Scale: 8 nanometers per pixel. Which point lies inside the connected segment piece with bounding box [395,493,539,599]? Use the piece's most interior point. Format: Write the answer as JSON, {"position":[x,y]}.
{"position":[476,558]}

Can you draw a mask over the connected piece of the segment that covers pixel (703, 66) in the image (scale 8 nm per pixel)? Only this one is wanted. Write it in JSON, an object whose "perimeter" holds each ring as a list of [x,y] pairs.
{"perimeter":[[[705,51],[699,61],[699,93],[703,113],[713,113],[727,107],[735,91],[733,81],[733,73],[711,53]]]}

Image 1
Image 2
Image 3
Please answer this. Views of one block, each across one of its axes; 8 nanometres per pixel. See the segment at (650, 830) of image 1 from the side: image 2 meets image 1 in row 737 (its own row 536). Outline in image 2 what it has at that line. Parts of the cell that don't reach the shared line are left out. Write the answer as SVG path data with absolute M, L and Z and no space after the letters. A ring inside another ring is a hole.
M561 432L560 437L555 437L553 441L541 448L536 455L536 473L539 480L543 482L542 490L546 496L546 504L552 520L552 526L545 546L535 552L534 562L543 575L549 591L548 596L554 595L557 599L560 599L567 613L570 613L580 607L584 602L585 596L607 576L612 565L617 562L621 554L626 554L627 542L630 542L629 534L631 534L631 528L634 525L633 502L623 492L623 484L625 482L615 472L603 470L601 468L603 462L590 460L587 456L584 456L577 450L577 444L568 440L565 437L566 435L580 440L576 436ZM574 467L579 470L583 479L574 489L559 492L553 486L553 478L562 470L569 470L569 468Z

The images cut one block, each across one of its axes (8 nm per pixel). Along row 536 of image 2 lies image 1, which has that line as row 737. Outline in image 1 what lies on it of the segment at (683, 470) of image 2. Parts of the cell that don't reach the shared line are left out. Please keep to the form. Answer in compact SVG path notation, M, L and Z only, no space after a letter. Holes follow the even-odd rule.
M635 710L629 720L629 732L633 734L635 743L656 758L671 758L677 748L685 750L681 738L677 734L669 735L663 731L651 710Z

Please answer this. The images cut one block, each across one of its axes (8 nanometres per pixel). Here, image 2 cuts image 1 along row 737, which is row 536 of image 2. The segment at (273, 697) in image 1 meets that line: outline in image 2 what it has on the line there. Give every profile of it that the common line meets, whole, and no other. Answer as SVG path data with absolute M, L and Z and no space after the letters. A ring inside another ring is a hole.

• Problem to work on
This exercise asks for every line of the records to be repeated exactly.

• Answer area
Scale: 8 nanometers per pixel. Which point lies inside the connected segment piece with bounding box [395,493,539,599]? Use the piece's most interior point. Format: Write the answer as JSON, {"position":[x,y]}.
{"position":[476,558]}

Can you draw a mask over the connected piece of the segment that covers pixel (703, 66) in the image (scale 8 nm per pixel)? Only this one is wanted. Write it in JSON, an object whose "perimeter" holds each ring as a list of [x,y] pairs.
{"perimeter":[[[705,51],[699,61],[699,93],[703,113],[713,113],[727,107],[735,91],[733,81],[733,73],[711,53]]]}

Image 1
Image 2
Image 3
Please answer this. Views of one block, each across one of its axes; 8 nanometres per pixel. See the segment at (650, 830) of image 1 from the side: image 2 meets image 1 in row 737 (its own row 536). Outline in image 2 what it has at that line. Parts of the cell that don't reach the shared line are left out. Write the answer as SVG path data with absolute M, L and Z and no space after the letters. A ring inside another ring is a hole.
M561 432L560 437L555 437L553 441L541 448L536 455L536 473L539 480L543 482L542 490L546 496L546 504L552 520L552 526L545 546L535 552L534 562L543 575L549 591L548 596L554 595L557 599L560 599L567 613L570 613L580 607L584 602L585 596L607 576L612 565L617 562L621 554L626 554L627 542L630 542L629 534L631 534L631 528L634 525L633 502L623 492L623 484L625 482L615 472L603 470L601 468L603 462L590 460L587 456L584 456L577 450L577 444L568 440L565 437L566 435L580 440L576 436ZM574 467L579 470L583 479L574 489L559 492L553 486L553 478L562 470L569 470L569 468Z

The images cut one block, each across one of its axes (8 nm per pixel). Along row 536 of image 2 lies image 1, which has that line as row 737. Outline in image 1 what lies on it of the segment at (683, 470) of image 2. Parts of the cell that don't reach the shared line are left out. Please keep to the form. Answer in compact SVG path notation, M, L and Z only, no space after a letter. Holes follow the even-odd rule.
M635 710L629 720L629 732L633 734L635 743L656 758L671 758L677 748L685 750L681 738L677 734L669 735L663 731L651 710Z

Please answer this. The images cut one block, each across one of its axes (8 nanometres per pixel). Here, image 2 cuts image 1 along row 737, which is row 536 of image 2. The segment at (273, 697) in image 1 meets that line: outline in image 2 what it has on the line there. Give every profile of it that the common line meets, whole, and no other. Answer as SVG path data with absolute M, L and Z and no space after the letters. A ring inside another ring is a hole.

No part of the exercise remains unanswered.